MANY nature lovers have decried the hill-cutting and development taking place on what is now called Bukit Kerinchi.
Some hikers have posted on Facebook their dissatisfaction, lamenting the construction of new features including a large concrete-and-steel suspension bridge and wooden walkways amid the landscaped area in the 52ha Bukit Kerinchi Forest Park that is taking shape.
A check by StarMetro in March and earlier this month, showed a vast difference from the earlier construction efforts reported in mid-2014.
The park has been landscaped to include water features and gazebos as well as “stepped” trails made from concrete boxes that lead into the park’s Denai Trail.
Other features include concrete bases with wooden planks, set inside a camping area and another section set aside for picnicking, with lamp posts installed.
The landscaped section of Kerinchi Park cuts through part of the original hill trail, where hikers can continue through secondary forest cover and emerge overlooking the Federal Highway.
“We cannot really say we are in favour of the hill park,” said non-governmental organisation Friends of Bukit Gasing’s (FoBG) chairman Datuk Dr Lim Thuan Seng.
He elaborated, “It is a good concept in theory but when you think about our weather, where it gets so hot at times, that open-space parks aren’t really suitable for camping or picnicking.
“As this is one of the last secondary forests in the city, perhaps a better way would have been to introduce people to nature, beyond just preparing camping spaces; leave the forest as it is and cut trails for people to follow.”
Conversely, some hikers such as Section 5 resident Paul Lim said if the place was well lit at night, it could help with safety.
And for busy urbanites who could not jog or go outdoors during the day, lighted paths in the evening were a viable alternative, he added.
Another issue is the border demarcation in the forest between Petaling Jaya and Kuala Lumpur. Regular visitors are urging the authorities to clear away just enough undergrowth to mark out the boundary between the two local governments’ jurisdiction, instead of the current stretch of concrete and green wire, which is broken in places.
“Often, we get calls or enquiries from residents in Section 5 or frequent hikers about development which is supposed to be taking place on our side.
“Actually, that would be over on the Kuala Lumpur side,” said Petaling Jaya City Council (MBPJ) Health and Environment Director Dr Chitradevi N. Vadivellu.
Proper border demarcation would probably take place only next year, she said.
As one of central Klang Valley’s few urban green lungs and a popular hiking trail, Bukit Gasing on the Petaling Jaya side regularly needs maintenance.

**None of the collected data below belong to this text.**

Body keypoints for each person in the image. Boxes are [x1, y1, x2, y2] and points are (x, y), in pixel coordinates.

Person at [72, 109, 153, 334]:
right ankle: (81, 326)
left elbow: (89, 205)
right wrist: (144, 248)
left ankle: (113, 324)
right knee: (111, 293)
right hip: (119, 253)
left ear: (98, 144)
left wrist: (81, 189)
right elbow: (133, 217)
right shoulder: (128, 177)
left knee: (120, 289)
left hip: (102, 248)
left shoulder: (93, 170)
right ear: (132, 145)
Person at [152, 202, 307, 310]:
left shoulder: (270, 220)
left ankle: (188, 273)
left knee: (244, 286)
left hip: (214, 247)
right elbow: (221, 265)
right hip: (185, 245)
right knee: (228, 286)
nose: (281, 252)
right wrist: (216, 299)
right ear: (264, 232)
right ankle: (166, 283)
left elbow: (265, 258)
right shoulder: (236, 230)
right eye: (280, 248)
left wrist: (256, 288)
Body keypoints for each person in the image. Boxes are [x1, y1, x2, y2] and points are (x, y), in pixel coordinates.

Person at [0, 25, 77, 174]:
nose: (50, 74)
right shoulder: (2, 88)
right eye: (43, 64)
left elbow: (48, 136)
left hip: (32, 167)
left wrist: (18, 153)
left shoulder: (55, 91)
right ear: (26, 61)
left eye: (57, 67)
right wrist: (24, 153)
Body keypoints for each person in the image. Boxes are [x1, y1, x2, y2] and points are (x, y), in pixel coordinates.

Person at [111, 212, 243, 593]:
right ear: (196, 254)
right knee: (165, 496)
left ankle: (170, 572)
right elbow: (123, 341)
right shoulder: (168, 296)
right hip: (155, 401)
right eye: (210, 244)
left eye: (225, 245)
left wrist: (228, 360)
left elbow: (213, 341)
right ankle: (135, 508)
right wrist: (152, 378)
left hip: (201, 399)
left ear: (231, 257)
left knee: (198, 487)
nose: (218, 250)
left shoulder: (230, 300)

This ranges from rebuilding or maintaining benches and huts along the trail, which offer joggers and trekkers some rest-stops, to replacing the signage in the area.
The meandering routes through the hill, as this writer discovered when he entered the hill park for the first time, means that you have to depend on the guidance of regular hikers who know the area well enough to point the right way to the main road of Jalan Tanjung 5/4.

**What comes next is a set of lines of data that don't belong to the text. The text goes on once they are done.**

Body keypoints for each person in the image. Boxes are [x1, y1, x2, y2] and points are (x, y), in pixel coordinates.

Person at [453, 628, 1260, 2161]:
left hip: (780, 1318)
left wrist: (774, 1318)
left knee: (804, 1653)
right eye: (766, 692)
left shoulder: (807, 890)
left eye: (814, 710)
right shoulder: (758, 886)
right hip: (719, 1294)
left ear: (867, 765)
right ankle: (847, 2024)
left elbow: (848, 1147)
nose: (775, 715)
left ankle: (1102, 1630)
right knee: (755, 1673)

The signage situation was highlighted three years ago and today, that hasn’t changed much.
When asked about the lack of signage on Bukit Gasing trails, regular visitors such as Lawrence Lo and Thuan Seng said there had been signboards in the past.
“We had signs to guide visitors around the hill area but they had been vandalised and torn down, so it is better to follow one of the regulars if you are new to the area,” said Lo.
Thuan Seng concurred, saying the group had reported the vandalisation to MBPJ as hill maintenance fell under the council’s purview.
“We would like to appeal to the hikers who visit the hill to please protect the environment and not spoil the enjoyment for others,” said Thuan Seng.
Additionally, he said, the group was in the midst of mapping out eroded portions across the Petaling Jaya side of the hill and would soon present it to the city council for approval.
The NGO, which consults on and off with both MBPJ and Kuala Lumpur City Hall, occasionally takes temporary proactive measures for soil erosion such as laying tarpaulin to cover the exposed area, before reporting to the council.
Curiously, maintenance of Bukit Gasing does not fall under MBPJ’s Landscaping Department, but rather the Health and Environment Department.
According to Dr Chitradevi, maintenance and improvement works are currently on a piecemeal, as-needed basis.
In the meantime, the council is working on other aspects to improve the place, such as repairing the signage and benches.
“We have a budget of RM190,000 for Gasing Hill. For the signage, we have appointed a contractor and repairs are being carried out, but we do not have a specific budget,” said Dr Chitradevi.